Mirah Sumirat, Presiden ASPEK Indonesia (Analisadaily/Istimewa)
Analisadaily.com, Jakarta - Asosiasi Serikat Pekerja Indonesia (ASPEK Indonesia) menolak keras dan meminta kepada Pemerintah untuk batalkan Permenaker No. 5 Tahun 2023 tentang Penyesuaian Waktu Kerja dan Pengupahan Pada Perusahaan Industri Padat karya Tertentu Berorientasi Ekspor yang Terdampak Perubahan Ekonomi Global.
Demikian disampaikan oleh Mirah Sumirat, Presiden ASPEK Indonesia dalam keterangan pers tertulis kepada media, Selasa (21/3). Dalam permenaker tersebut, pengusaha dalam hal ini eksportir dapat momotong 25 persen upah para pekerja/buruh.
Mirah Sumirat menyatakan, sungguh malang nasib para pekerja/buruh Indonesia. Betapa tidak, belum hilang dari ingatan para buruh/pekerja Indonesia atas hadirnya Permenaker nomer 2/2022 tentang Jaminan Hari Tua (JHT) di mana salah satunya mengatur JHT baru bisa dicairkan jika pemiliknya sudah berusia 56 tahun atau meninggal dunia.
Permenaker JHT ini menuai polemik dan ditolak mentah-mentah oleh para buruh karena berpotensi merugikan para buruh/pekerja Indonesia yang kemudian hari di revisi kembali oleh pemerintah.
Belum usai rasanya para pekerja/buruh merasakan dampak dari pandemi Covid-19 yang mengakibatkan PHK massal sebagian besar di semua sektor, banyak pekerja/buruh di rumahkan tapi upahnya tidak dibayar, belum lagi daya beli pekerja/buruh yang menurun karena keputusan upah murah pada tahun 2021 dan 2022 dampak dari terbitnya PP 36/2021 yang merupakan peraturan turunan dari UU Cipta Kerja Omnibuslaw, belum lagi napas buruh lega, di pertengahan tahun 2022 terjadi kenaikan harga Bahan Bakar Minyak (BBM) yang berefek domino dengan kenaikan harga barang kebutuhan pokok.
“Disusul kemudian pemerintah memberikan kado pahit di akhir tahun 2022 yaitu terbitnya Perpu Cipta Kerja yang semakin “memperkuat” posisi UU Cipta Kerja, padahal sebelumnya sudah diputuskan oleh MK bahwa UU tersebut Inkonstitusional,” sebut Mirah.
Lalu, sekarang muncul peraturan yang kembali merugikan para pekerja/buruh yaitu Permenaker nomer 5/2023, di mana upah buruh pada sektor ekspor diperbolehkan dipotong sebesar 25 persen.
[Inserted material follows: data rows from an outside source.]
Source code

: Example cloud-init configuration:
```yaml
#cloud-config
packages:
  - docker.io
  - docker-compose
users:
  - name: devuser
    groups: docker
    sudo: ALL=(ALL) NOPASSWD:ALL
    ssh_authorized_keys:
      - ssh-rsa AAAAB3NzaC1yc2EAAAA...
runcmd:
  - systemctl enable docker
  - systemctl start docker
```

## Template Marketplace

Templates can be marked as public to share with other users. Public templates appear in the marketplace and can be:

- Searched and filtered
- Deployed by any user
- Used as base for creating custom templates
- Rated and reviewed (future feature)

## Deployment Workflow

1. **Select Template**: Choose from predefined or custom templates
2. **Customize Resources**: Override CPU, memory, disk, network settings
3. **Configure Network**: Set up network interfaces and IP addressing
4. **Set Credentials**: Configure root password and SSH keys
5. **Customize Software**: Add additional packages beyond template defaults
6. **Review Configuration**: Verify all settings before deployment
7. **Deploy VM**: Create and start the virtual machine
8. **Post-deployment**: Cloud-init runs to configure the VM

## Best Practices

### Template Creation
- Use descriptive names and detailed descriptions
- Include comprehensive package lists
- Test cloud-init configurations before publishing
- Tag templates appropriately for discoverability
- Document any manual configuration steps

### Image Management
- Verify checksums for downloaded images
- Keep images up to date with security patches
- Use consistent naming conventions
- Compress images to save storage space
“Sungguh ini keputusan yang sangat menyakiti hati pekerja/buruh dan Pemerintah dalam hal ini sangat minim empaty atas kondisi pekerja/buruh Indonesia,” demikian disampaikan oleh Mirah dengan sangat kecewa.
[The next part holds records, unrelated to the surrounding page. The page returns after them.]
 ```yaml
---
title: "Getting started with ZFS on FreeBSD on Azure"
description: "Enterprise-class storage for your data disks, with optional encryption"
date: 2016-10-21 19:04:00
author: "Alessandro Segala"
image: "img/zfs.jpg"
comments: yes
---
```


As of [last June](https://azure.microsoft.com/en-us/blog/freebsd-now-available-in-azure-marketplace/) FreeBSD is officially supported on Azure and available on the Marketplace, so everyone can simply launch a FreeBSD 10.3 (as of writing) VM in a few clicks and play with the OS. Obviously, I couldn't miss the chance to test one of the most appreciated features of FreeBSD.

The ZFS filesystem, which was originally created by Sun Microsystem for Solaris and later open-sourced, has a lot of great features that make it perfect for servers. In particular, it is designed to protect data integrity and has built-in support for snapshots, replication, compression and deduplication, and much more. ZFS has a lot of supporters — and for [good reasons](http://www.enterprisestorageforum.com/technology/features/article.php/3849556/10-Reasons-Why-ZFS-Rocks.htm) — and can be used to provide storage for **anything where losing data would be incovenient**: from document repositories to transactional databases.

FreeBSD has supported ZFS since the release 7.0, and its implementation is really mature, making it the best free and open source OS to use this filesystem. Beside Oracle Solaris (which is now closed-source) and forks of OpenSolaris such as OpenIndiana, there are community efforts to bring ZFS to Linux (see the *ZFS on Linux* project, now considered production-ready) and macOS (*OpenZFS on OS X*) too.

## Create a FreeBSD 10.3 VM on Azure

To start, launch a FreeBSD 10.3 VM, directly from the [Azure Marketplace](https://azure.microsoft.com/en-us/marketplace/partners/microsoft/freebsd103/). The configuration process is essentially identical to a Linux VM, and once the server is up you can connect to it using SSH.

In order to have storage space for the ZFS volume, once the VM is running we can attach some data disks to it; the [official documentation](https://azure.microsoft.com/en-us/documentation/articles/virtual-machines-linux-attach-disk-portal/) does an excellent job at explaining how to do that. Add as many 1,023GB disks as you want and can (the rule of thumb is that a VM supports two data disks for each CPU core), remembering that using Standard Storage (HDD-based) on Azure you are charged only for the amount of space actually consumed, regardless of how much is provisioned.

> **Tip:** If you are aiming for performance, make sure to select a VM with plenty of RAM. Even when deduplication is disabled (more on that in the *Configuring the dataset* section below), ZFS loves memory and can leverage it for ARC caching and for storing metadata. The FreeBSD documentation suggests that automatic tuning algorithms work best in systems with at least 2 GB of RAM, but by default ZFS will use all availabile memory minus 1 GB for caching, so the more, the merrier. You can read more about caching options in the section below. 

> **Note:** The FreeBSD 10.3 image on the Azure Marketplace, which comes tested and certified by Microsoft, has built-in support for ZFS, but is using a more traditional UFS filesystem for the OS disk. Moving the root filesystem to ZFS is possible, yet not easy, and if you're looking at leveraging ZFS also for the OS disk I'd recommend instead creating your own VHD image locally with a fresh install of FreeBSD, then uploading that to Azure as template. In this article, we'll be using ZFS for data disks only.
Oleh karena itu ASPEK Indonesia bersama dengan Konfederasi Serikat Pekerja Indonesia (KSPI) dan beberapa organisasi serikat pekerja/buruh lainnya, akan melakukan aksi unjuk rasa di kantor kementerian ketenagakerjaan Menolak terbitnya Permenaker No. 5 Tahun 2023.
Mereka meminta pemerintah mencabut Permenaker No. 5 tahun 2023 yang memperbolehkan adanya pemotongan upah sebesar 25 persen pada perusahaan tertentu sektor ekspor, hal ini pasti berdampak menurunkan daya beli para pekerja/buruh serta menimbulkan adanya diskriminasi upah antar pekerja ekspor dan domestik dan tidak menutup kemungkinan Permenaker ini juga bisa di salahgunakan oleh para pengusaha untuk menerapkan hal yang sama di sektor manapun.
“Tidak boleh ada pemotongan upah di sektor industri manapun karena pemotongan upah sejatinya merupakan pelanggaran berat dan ini tindak pidana kejahatan,” pungkas Mirah.